Problem description — Reproduce the listing verbatim, from its opening line through the line containing "rows swapped: Sudanese", including both of those lines.

Recorded information —

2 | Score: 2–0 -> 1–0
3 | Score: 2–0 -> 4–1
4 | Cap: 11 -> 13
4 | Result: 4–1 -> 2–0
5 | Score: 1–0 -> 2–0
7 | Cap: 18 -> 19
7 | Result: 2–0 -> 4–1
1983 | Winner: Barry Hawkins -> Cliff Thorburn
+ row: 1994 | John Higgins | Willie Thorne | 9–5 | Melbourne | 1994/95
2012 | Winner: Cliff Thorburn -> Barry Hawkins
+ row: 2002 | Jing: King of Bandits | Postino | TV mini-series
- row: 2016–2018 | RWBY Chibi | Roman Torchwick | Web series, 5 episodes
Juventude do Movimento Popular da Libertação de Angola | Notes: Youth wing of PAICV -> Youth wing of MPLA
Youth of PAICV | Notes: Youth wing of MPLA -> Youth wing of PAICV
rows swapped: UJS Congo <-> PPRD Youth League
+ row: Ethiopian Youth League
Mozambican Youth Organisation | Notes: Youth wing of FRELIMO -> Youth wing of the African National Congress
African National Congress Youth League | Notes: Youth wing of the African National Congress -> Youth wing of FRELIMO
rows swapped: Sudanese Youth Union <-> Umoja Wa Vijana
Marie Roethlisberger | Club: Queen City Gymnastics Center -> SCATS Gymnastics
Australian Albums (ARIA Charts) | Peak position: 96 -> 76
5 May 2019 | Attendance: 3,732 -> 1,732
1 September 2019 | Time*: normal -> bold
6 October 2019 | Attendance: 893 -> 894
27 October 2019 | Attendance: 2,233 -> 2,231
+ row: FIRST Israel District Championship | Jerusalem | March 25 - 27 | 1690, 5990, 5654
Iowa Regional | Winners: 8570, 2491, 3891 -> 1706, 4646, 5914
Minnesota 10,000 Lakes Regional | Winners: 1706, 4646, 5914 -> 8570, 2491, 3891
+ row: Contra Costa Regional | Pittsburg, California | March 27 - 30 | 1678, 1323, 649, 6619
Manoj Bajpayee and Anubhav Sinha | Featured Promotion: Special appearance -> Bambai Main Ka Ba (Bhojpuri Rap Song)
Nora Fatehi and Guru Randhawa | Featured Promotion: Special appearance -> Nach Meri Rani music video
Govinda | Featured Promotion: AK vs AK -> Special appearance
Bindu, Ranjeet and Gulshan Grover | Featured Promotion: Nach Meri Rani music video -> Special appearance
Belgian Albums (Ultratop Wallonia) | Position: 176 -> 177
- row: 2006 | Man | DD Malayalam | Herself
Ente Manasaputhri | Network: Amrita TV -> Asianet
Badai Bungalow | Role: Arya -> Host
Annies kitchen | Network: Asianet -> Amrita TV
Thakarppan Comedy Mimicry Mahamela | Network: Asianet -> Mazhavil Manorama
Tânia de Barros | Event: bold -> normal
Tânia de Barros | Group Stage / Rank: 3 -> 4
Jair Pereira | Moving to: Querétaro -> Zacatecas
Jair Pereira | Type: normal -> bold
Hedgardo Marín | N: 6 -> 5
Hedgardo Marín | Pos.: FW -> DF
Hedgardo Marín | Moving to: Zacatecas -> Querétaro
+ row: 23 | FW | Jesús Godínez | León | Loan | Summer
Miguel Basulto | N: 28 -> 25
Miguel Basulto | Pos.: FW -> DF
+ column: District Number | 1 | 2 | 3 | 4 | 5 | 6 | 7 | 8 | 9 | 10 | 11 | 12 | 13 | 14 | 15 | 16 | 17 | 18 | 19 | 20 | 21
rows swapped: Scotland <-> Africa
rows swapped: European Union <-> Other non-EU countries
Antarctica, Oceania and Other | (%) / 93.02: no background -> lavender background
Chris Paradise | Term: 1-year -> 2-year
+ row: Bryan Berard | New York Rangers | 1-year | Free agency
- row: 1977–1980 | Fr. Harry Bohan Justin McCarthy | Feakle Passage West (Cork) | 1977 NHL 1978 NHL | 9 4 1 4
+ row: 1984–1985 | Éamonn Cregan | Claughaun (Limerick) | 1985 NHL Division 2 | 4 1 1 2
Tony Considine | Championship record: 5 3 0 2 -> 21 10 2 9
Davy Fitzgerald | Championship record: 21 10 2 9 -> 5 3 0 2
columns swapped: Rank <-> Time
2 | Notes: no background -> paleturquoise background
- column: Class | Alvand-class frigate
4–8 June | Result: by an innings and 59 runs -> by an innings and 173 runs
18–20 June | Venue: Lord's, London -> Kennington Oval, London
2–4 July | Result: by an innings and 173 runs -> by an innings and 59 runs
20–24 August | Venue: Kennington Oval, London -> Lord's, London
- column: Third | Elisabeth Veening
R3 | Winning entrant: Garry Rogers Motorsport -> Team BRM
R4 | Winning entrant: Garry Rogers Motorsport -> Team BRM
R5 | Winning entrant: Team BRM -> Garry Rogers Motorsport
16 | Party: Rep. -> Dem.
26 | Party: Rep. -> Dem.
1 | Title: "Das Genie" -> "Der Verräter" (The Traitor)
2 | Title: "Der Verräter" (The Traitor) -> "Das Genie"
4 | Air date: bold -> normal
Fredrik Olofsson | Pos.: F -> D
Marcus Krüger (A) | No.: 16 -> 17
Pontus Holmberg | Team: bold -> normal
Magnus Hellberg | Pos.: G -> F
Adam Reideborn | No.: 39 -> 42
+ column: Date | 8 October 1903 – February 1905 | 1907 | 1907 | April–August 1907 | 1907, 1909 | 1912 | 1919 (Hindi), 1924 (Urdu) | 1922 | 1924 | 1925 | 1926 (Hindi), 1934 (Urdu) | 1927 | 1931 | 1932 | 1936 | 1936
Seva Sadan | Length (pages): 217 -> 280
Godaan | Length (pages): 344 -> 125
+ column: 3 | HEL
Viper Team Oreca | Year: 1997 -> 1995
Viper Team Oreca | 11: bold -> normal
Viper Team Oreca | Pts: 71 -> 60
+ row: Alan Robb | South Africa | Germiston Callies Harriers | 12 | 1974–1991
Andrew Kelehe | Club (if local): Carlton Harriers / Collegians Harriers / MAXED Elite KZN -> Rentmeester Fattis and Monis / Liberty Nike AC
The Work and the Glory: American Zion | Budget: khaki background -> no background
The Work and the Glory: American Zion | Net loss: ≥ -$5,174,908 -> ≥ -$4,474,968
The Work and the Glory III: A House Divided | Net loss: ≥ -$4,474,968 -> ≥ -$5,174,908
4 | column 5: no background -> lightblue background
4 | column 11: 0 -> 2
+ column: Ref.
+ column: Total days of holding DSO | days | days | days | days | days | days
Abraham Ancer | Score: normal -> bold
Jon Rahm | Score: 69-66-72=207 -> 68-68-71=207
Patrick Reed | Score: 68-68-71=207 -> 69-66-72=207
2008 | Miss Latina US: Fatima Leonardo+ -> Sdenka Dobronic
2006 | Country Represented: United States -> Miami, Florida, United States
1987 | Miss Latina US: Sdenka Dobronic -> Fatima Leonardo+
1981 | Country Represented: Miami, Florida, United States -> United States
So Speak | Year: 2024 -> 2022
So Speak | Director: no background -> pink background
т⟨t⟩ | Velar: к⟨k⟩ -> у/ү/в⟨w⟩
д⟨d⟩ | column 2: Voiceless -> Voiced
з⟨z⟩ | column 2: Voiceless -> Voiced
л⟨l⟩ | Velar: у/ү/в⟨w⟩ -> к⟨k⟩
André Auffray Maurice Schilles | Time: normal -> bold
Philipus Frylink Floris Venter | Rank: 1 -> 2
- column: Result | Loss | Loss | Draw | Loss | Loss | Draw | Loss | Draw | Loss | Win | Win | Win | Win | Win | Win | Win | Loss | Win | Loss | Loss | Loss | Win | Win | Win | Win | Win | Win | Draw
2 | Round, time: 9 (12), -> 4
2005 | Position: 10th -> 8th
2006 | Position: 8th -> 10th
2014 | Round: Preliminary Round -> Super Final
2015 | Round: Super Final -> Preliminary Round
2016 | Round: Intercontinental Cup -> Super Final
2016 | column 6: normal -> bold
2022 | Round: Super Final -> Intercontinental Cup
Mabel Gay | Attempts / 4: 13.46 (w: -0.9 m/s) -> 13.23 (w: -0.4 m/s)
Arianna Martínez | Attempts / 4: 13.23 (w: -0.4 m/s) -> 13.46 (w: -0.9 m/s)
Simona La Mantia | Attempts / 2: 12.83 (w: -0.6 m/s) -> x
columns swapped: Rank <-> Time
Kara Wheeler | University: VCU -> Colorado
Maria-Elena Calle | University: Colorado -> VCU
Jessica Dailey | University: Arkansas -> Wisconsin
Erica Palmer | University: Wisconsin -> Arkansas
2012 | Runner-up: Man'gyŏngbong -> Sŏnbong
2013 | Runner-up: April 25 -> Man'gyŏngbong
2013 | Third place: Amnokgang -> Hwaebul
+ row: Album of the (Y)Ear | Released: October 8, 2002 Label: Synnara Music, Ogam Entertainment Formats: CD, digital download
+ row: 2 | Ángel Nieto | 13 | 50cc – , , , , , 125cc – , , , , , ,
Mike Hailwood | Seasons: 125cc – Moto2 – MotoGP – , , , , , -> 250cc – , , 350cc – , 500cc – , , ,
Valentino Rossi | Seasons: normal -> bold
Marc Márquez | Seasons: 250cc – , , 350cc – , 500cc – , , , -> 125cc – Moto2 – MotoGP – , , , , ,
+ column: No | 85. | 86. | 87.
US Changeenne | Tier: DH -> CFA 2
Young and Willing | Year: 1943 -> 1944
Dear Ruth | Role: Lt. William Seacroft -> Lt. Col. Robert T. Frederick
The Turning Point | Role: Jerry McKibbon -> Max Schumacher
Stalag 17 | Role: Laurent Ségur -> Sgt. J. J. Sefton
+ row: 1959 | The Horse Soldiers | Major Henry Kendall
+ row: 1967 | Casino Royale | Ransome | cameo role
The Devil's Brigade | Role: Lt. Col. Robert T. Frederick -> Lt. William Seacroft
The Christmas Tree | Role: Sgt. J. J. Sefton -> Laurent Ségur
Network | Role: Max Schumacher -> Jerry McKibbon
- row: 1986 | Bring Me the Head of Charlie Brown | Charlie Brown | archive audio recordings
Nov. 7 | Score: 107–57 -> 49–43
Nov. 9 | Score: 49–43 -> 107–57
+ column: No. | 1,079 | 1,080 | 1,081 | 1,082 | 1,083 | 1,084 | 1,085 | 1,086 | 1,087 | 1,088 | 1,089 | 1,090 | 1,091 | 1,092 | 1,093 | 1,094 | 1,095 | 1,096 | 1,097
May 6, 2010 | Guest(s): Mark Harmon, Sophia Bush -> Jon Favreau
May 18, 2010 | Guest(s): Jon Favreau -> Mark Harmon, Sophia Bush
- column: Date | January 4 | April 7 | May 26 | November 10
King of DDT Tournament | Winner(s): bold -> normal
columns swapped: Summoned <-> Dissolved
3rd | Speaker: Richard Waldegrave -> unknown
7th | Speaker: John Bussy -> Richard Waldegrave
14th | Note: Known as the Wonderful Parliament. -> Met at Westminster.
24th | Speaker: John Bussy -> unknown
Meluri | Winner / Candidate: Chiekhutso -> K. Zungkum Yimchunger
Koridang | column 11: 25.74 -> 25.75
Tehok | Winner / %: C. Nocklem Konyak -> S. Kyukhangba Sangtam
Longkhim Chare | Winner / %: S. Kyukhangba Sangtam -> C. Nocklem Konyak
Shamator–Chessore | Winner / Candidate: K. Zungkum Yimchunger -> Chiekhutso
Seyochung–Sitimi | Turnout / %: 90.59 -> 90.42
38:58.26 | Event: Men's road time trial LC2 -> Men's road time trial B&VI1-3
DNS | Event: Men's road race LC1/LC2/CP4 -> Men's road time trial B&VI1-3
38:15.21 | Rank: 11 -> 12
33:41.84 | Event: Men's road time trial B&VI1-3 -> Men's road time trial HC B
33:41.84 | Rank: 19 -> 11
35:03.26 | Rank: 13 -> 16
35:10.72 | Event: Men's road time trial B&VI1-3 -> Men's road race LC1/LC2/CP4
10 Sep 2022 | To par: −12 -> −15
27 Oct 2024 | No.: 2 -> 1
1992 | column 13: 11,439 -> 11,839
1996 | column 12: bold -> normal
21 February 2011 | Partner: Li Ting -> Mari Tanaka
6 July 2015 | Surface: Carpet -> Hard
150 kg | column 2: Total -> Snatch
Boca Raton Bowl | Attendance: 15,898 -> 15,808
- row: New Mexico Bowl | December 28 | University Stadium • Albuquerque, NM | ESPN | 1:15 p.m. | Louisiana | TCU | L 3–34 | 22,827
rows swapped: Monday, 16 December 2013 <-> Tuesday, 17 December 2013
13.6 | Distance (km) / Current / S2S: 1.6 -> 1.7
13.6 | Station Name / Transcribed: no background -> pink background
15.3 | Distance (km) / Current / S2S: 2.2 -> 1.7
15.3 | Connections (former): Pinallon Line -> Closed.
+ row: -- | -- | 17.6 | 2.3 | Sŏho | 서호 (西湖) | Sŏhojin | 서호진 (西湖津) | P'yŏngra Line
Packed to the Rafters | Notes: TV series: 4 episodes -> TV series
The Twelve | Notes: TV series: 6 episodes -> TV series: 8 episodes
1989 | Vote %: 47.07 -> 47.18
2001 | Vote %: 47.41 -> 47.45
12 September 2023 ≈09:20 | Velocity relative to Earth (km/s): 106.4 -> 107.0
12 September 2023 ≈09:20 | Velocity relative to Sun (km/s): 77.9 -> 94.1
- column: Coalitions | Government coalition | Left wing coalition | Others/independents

Answer to this exercise —
2 | Score: 2–0 -> 1–0
3 | Score: 2–0 -> 4–1
4 | Cap: 11 -> 13
4 | Result: 4–1 -> 2–0
5 | Score: 1–0 -> 2–0
7 | Cap: 18 -> 19
7 | Result: 2–0 -> 4–1
1983 | Winner: Barry Hawkins -> Cliff Thorburn
+ row: 1994 | John Higgins | Willie Thorne | 9–5 | Melbourne | 1994/95
2012 | Winner: Cliff Thorburn -> Barry Hawkins
+ row: 2002 | Jing: King of Bandits | Postino | TV mini-series
- row: 2016–2018 | RWBY Chibi | Roman Torchwick | Web series, 5 episodes
Juventude do Movimento Popular da Libertação de Angola | Notes: Youth wing of PAICV -> Youth wing of MPLA
Youth of PAICV | Notes: Youth wing of MPLA -> Youth wing of PAICV
rows swapped: UJS Congo <-> PPRD Youth League
+ row: Ethiopian Youth League
Mozambican Youth Organisation | Notes: Youth wing of FRELIMO -> Youth wing of the African National Congress
African National Congress Youth League | Notes: Youth wing of the African National Congress -> Youth wing of FRELIMO
rows swapped: Sudanese Youth Union <-> Umoja Wa Vijana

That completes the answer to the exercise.